Other Capital Allowances for 2026/27

While AIA is very popular, other allowances are available, especially if your expenditure exceeds the AIA limit or doesn't qualify for it:

  • Full Expensing (for companies): For companies subject to Corporation Tax, full expensing allows a 100% deduction for the cost of new and unused main rate plant and machinery in the year of purchase. This is a permanent measure and has no financial cap, making it highly valuable for large investments. It does not apply to assets acquired for leasing or second-hand assets.
  • New 40% First-Year Allowance (FYA): Introduced from 1 January 2026, this allows businesses (including unincorporated businesses and those acquiring assets for leasing) to deduct 40% of the cost of qualifying main pool assets in the year of purchase. This is useful if AIA has been fully used or is unavailable.
  • Writing Down Allowances (WDAs): If an asset doesn't qualify for AIA or a first-year allowance, or if its cost exceeds the AIA limit, the remaining balance is added to a 'pool' and relieved over time using Writing Down Allowances.
  • From April 2026, the main rate WDA has reduced from 18% to 14% per year on a reducing balance basis.
  • The special rate WDA (for integral features, long-life assets, and high-emission cars) remains at 6% per year.
  • Structures and Buildings Allowance (SBA): This allows a 3% annual deduction on the cost of new non-residential structures and buildings, or qualifying renovations, over a fixed period of 33 and a third years.

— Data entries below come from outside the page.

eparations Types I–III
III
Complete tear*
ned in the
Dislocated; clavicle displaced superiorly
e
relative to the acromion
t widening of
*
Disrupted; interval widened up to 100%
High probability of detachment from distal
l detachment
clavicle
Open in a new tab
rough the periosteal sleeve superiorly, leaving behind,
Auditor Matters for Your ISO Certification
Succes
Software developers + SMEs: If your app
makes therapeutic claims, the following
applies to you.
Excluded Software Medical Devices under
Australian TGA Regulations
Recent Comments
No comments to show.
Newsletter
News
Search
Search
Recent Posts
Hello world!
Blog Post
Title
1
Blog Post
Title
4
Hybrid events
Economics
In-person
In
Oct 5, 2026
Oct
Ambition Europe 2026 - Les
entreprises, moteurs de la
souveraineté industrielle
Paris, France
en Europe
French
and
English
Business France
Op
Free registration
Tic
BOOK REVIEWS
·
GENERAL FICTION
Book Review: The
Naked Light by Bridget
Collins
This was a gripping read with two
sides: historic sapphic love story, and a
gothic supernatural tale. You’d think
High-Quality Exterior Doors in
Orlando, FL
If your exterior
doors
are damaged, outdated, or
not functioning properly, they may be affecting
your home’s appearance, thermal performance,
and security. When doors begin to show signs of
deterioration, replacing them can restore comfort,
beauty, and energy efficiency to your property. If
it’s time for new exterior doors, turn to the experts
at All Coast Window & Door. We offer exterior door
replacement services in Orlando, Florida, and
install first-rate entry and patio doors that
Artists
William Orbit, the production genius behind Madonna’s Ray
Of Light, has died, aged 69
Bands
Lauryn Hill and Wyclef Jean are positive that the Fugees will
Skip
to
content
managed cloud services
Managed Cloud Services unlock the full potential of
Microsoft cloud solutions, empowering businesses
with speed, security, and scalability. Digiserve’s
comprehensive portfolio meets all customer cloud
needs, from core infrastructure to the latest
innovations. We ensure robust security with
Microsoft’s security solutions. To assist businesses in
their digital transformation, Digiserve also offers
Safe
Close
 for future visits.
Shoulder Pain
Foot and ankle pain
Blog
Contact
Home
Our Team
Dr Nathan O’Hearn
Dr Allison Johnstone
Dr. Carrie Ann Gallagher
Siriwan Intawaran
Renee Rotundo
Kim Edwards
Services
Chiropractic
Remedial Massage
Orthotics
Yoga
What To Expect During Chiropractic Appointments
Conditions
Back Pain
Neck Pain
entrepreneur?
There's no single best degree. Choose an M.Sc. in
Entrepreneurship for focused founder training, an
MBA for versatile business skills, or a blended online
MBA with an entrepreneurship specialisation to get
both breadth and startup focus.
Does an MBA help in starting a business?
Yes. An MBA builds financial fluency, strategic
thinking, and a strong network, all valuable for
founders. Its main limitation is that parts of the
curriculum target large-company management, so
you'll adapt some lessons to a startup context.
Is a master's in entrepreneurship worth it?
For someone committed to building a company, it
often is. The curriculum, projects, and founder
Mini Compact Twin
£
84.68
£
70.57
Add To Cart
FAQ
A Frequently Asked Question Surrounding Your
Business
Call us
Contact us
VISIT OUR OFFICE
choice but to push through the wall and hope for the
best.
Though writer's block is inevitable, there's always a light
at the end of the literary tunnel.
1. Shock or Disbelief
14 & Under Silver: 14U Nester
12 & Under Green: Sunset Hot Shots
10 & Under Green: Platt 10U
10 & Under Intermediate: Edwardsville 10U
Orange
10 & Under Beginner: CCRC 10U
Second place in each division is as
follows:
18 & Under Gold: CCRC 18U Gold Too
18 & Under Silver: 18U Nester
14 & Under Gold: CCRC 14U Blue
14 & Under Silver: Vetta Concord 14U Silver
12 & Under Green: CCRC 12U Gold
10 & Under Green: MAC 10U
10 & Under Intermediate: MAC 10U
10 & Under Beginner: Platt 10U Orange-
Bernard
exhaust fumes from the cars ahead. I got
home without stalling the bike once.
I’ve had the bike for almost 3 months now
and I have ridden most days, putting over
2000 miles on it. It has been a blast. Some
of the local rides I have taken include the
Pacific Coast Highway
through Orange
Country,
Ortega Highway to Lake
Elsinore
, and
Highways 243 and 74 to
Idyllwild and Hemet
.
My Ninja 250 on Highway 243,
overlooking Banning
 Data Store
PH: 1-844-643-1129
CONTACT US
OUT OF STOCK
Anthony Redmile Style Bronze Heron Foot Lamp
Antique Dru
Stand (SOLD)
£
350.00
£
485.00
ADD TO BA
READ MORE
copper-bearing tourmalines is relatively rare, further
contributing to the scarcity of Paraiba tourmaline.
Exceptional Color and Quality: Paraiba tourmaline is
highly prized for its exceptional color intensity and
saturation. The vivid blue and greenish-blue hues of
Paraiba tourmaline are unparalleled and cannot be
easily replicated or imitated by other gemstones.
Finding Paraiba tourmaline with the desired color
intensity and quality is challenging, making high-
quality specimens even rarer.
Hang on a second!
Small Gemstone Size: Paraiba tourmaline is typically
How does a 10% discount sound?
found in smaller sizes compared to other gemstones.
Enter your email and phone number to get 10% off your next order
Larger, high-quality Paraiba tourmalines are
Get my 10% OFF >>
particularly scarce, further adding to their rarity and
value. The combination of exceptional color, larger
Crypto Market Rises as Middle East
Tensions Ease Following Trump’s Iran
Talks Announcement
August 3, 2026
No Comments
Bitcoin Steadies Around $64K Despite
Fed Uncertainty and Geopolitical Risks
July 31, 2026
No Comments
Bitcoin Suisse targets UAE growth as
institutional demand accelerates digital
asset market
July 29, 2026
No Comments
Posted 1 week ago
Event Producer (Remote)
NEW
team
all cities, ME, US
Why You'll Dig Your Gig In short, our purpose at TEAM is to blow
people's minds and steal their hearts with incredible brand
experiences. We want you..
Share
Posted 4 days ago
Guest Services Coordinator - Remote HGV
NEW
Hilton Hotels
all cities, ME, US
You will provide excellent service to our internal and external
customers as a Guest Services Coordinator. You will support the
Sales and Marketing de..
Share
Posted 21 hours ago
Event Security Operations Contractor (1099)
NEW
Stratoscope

What Qualifies for Capital Allowances?

Generally, capital allowances apply to 'plant and machinery' used in your business.

Common examples include:

  • Office equipment (computers, printers, furniture)
  • Tools and machinery
  • Commercial vehicles (vans, lorries, some cars)
  • Fixtures and fittings integral to a building (e.g., heating, lighting, air conditioning, electrical systems)
  • Computer software (in some cases)

Assets that typically do not qualify for AIA or full expensing include:

  • Land and buildings themselves (though SBA may apply to structures)
  • Items used for entertainment (e.g., a yacht)
  • Cars (though specific rules apply, and 100% FYAs are extended for zero-emission cars until March/April 2027)

Common mistakes

  • Not claiming: Many businesses simply don't claim the allowances they're entitled to, missing out on significant tax savings.
  • Misclassifying assets: Incorrectly categorising an asset can lead to claiming the wrong type or rate of allowance.
  • Missing deadlines: While there's generally no time limit to claim capital allowances if an asset is still owned and used in the trade, it's best to claim them in the correct tax year to maximise immediate relief.
  • Ignoring integral features: Overlooking embedded fixtures within commercial property can mean missing out on substantial claims.
  • Incorrectly applying AIA to cars: Remember that cars are generally excluded from AIA.